■ DATA TO EXAMINE ■
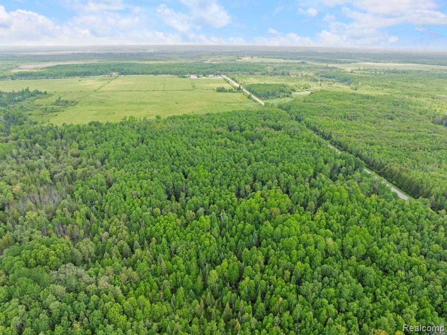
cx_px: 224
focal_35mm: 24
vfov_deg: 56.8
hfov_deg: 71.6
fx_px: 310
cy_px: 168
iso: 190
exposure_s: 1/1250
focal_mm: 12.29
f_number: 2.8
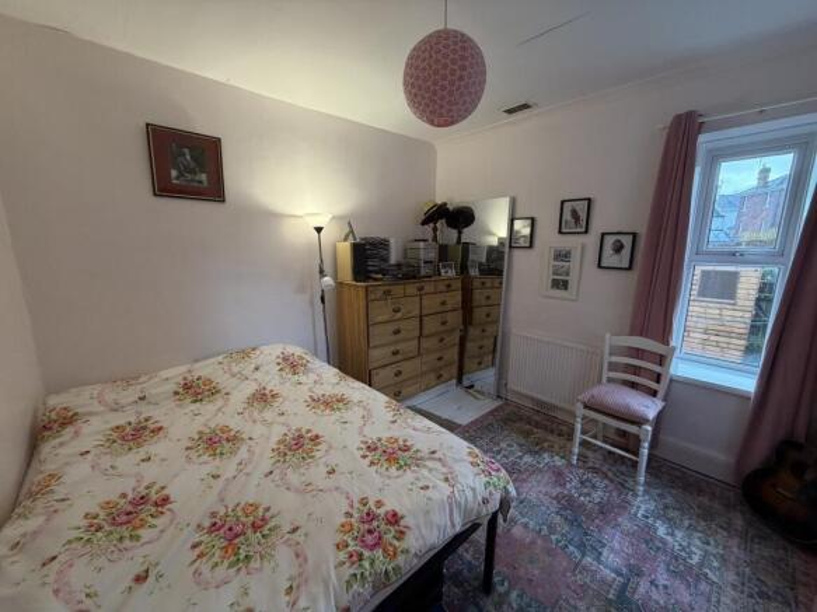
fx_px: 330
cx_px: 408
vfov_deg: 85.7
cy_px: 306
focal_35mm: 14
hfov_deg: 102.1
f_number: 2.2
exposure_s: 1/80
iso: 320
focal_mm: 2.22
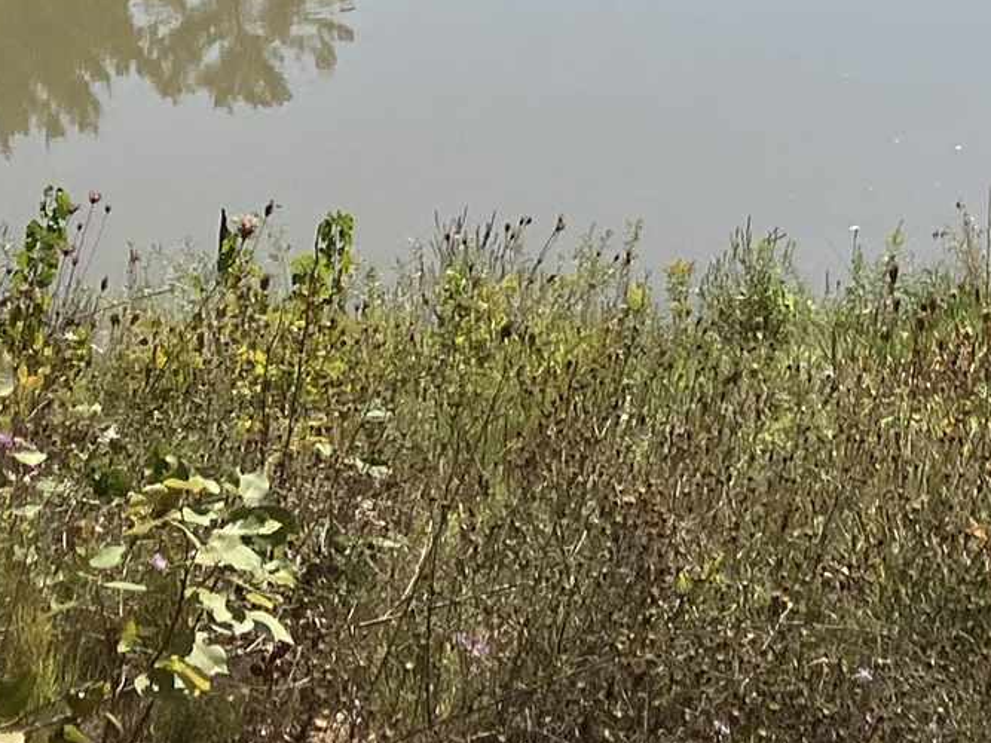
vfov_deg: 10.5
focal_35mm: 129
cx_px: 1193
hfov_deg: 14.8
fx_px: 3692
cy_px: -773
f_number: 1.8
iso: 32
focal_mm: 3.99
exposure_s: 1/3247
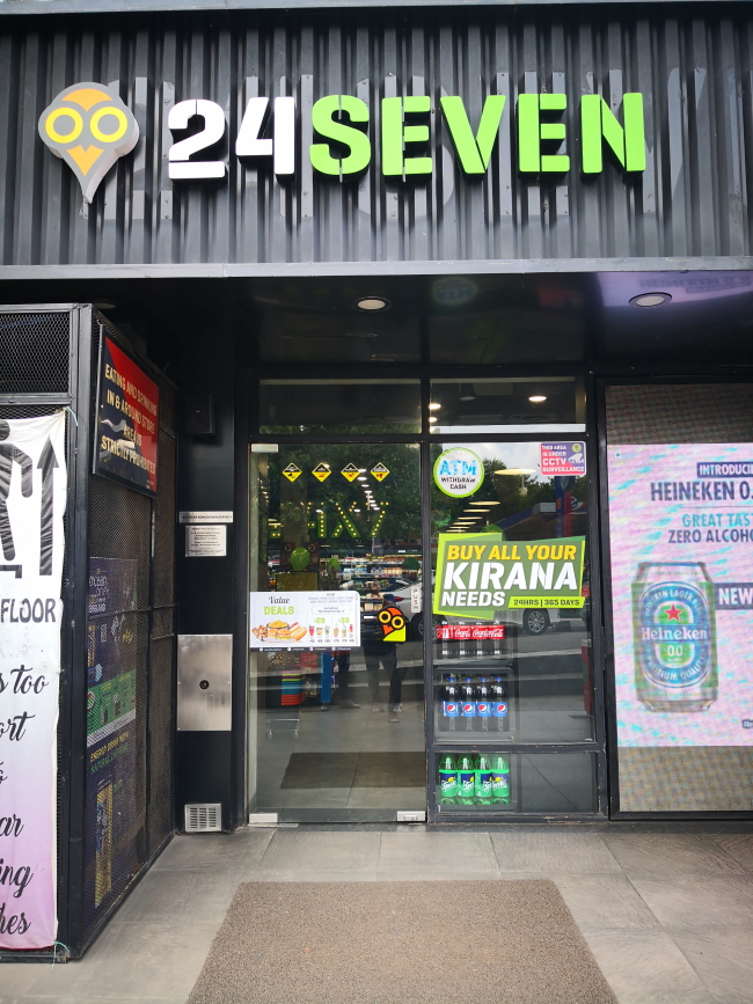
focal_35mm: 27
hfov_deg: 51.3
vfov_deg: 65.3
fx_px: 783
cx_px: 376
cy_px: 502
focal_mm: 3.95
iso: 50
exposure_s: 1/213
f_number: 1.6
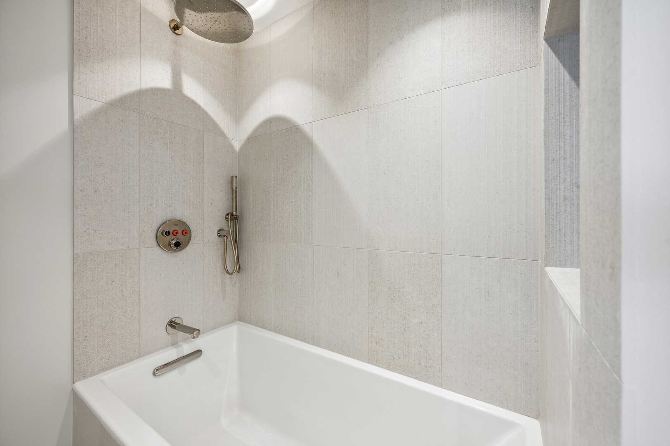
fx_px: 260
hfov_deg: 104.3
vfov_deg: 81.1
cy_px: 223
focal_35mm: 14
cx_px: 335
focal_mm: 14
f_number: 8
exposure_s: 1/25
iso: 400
* * *
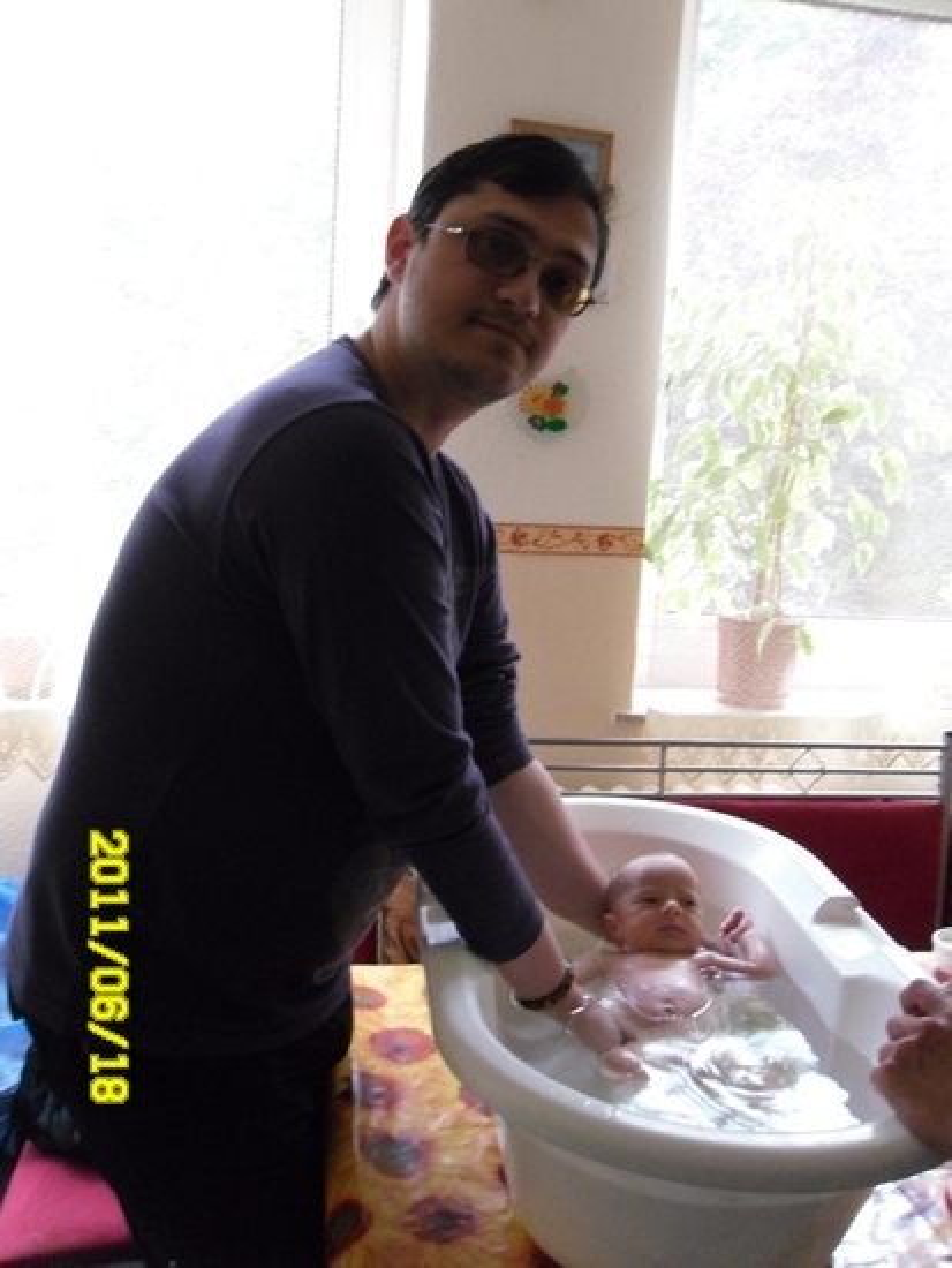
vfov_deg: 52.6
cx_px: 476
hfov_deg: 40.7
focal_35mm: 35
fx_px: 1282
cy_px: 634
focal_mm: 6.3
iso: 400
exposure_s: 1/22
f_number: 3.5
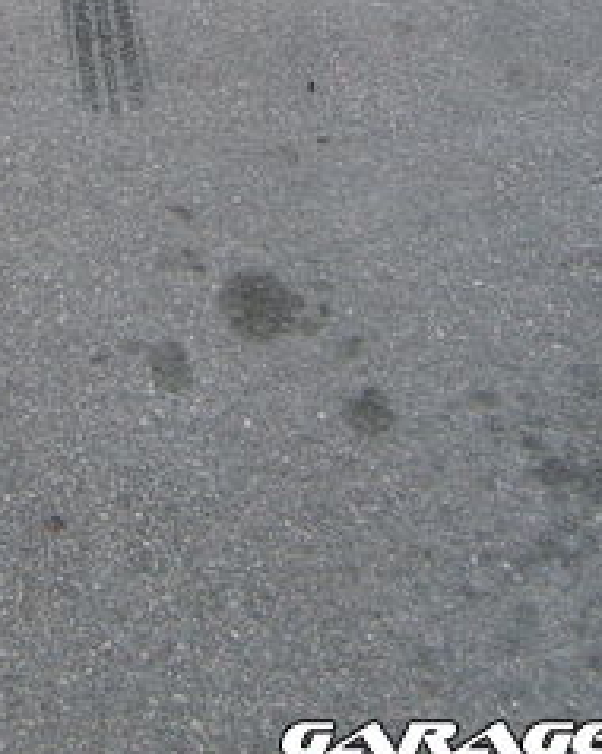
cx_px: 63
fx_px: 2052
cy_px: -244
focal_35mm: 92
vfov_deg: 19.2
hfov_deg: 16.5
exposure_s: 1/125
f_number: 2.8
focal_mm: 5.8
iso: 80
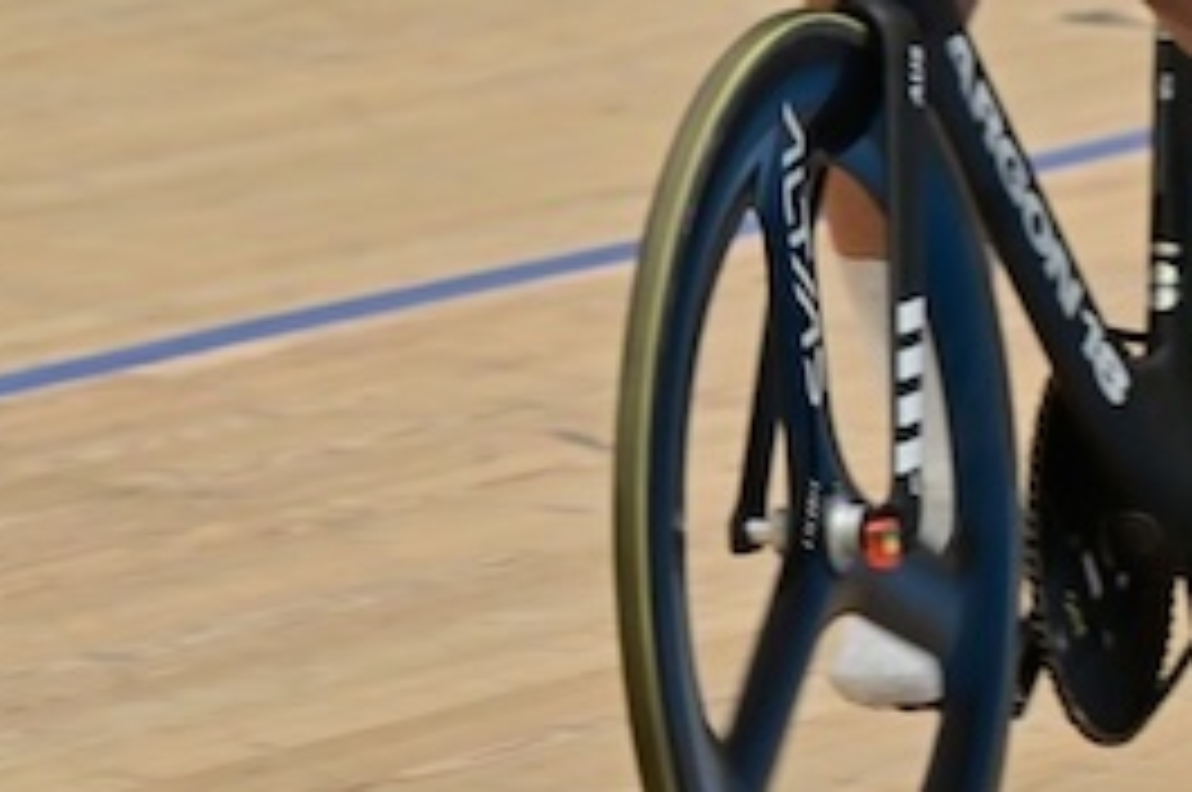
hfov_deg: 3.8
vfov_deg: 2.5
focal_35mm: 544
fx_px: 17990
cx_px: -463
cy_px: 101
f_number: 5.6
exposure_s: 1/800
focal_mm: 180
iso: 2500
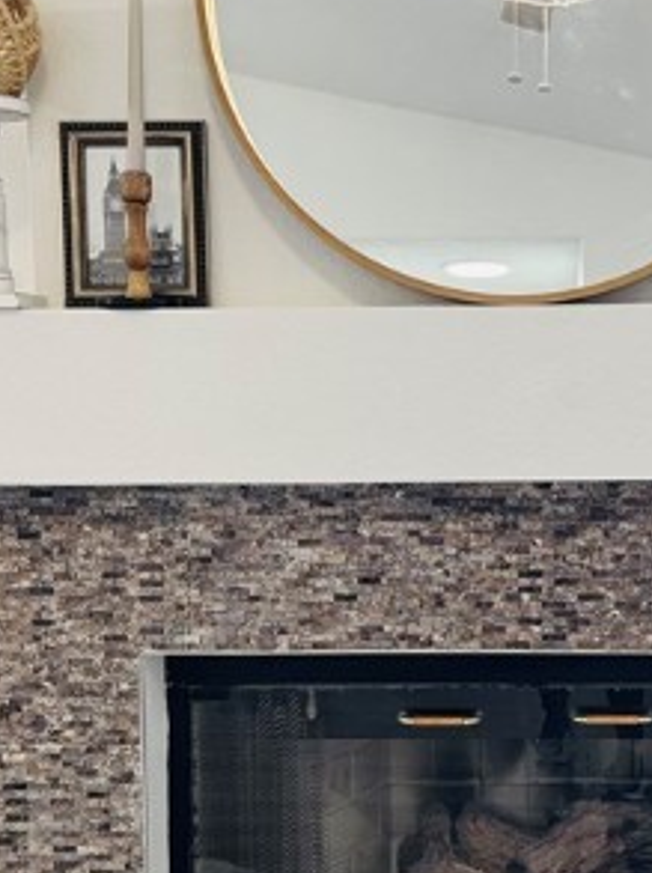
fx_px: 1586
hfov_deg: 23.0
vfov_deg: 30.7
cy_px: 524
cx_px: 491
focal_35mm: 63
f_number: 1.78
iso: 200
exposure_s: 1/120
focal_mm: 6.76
--
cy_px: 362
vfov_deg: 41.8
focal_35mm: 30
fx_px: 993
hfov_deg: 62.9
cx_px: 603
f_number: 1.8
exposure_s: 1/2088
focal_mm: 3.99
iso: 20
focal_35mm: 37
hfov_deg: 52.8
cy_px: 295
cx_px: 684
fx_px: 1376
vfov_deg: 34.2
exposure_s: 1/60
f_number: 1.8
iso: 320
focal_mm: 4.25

■ WHAT IS REQUIRED ■
Using the data above, transcribe the lines that run from the line with "exposure_s: 1/2088" to the line with "focal_mm: 4.25", both ends kept, and output nothing else.

■ RESPONSE AREA ■
exposure_s: 1/2088
focal_mm: 3.99
iso: 20
focal_35mm: 37
hfov_deg: 52.8
cy_px: 295
cx_px: 684
fx_px: 1376
vfov_deg: 34.2
exposure_s: 1/60
f_number: 1.8
iso: 320
focal_mm: 4.25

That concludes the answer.